* Exercise aim *
In the material below, list every line carrying the string "input".

──────────

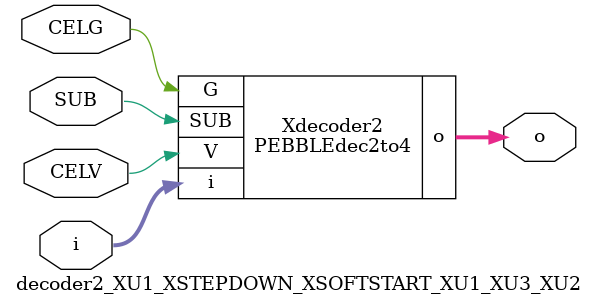
<source format=v>



module PEBBLEdec2to4 ( o, G, V, i, SUB );

  input V;
  input  [1:0] i;
  input G;
  output  [3:0] o;
  input SUB;
endmodule

//Celera Confidential Do Not Copy decoder2_XU1_XSTEPDOWN_XSOFTSTART_XU1_XU3_XU2
//Celera Confidential Symbol Generator
//DECODER
module decoder2_XU1_XSTEPDOWN_XSOFTSTART_XU1_XU3_XU2 (CELV,i,o,
CELG,SUB);
input CELV;
input [1:0] i;
output [3:0] o;
input CELG;
input SUB;

//Celera Confidential Do Not Copy i
wire[1:0] i;
//Celera Confidential Do Not Copy o
wire[3:0] o;
//Celera Confidential Do Not Copy PEBBLEdec2to4
PEBBLEdec2to4 Xdecoder2(
.V (CELV),
.i (i[1:0]),
.o (o[3:0]),
.SUB (SUB),
.G (CELG)
);
//,diesize,PEBBLEdec2to4

//Celera Confidential Do Not Copy Module End
//Celera Schematic Generator
endmodule

</source>
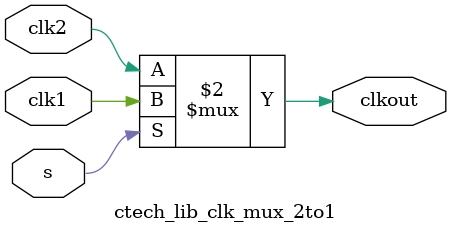
<source format=sv>
`include "hs_soc_clock_macros.sv"
module ctech_lib_clk_mux_2to1 (
   input logic clk1,
   input logic clk2,
   input logic s,
   output logic clkout
);
   `ifndef DC
   assign clkout = (s==1'b1)?clk1:clk2;
   `else
    `MAKE_CLK_2TO1MUX(clkout,clk2,clk1,s)
   `endif
endmodule

</source>
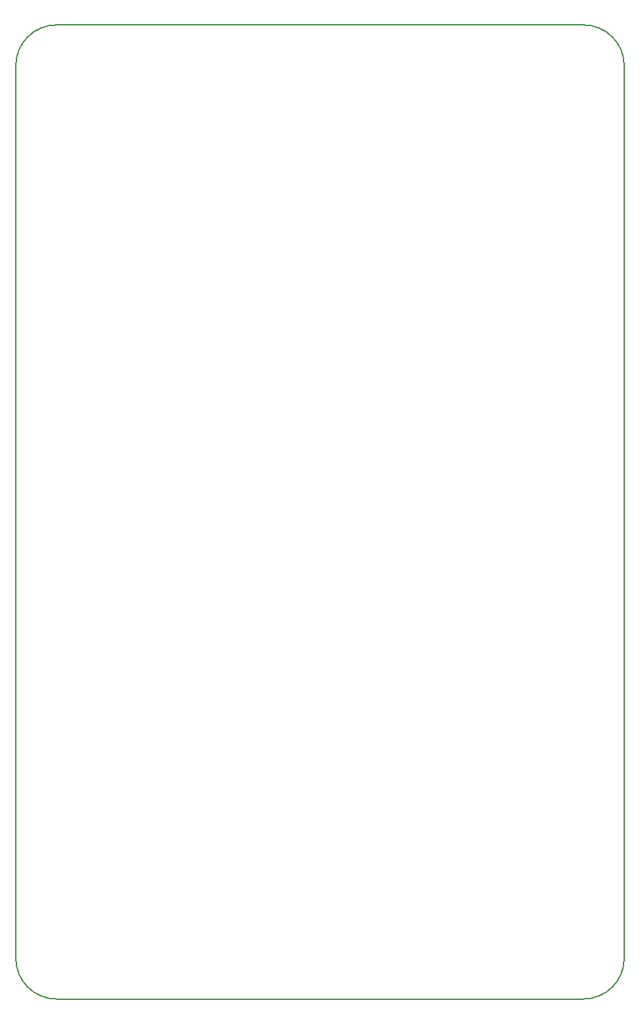
<source format=gbr>
%TF.GenerationSoftware,KiCad,Pcbnew,7.0.6-7.0.6~ubuntu22.04.1*%
%TF.CreationDate,2023-08-07T18:14:45+01:00*%
%TF.ProjectId,working,776f726b-696e-4672-9e6b-696361645f70,rev?*%
%TF.SameCoordinates,Original*%
%TF.FileFunction,Profile,NP*%
%FSLAX46Y46*%
G04 Gerber Fmt 4.6, Leading zero omitted, Abs format (unit mm)*
G04 Created by KiCad (PCBNEW 7.0.6-7.0.6~ubuntu22.04.1) date 2023-08-07 18:14:45*
%MOMM*%
%LPD*%
G01*
G04 APERTURE LIST*
%TA.AperFunction,Profile*%
%ADD10C,0.152400*%
%TD*%
G04 APERTURE END LIST*
D10*
X181001100Y-45003600D02*
X116001100Y-45003600D01*
X186001100Y-50003600D02*
G75*
G03*
X181001100Y-45003600I-5000000J0D01*
G01*
X111001100Y-50003600D02*
X111001100Y-160003600D01*
X116001100Y-45003600D02*
G75*
G03*
X111001100Y-50003600I0J-5000000D01*
G01*
X186001100Y-160003600D02*
X186001100Y-50003600D01*
X181001100Y-165003600D02*
G75*
G03*
X186001100Y-160003600I0J5000000D01*
G01*
X111001100Y-160003600D02*
G75*
G03*
X116001100Y-165003600I5000000J0D01*
G01*
X116001100Y-165003600D02*
X181001100Y-165003600D01*
M02*

</source>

──────────

* Task output *
  input V;
  input  [1:0] i;
  input G;
  input SUB;
input CELV;
input [1:0] i;
input CELG;
input SUB;
   input logic clk1,
   input logic clk2,
   input logic s,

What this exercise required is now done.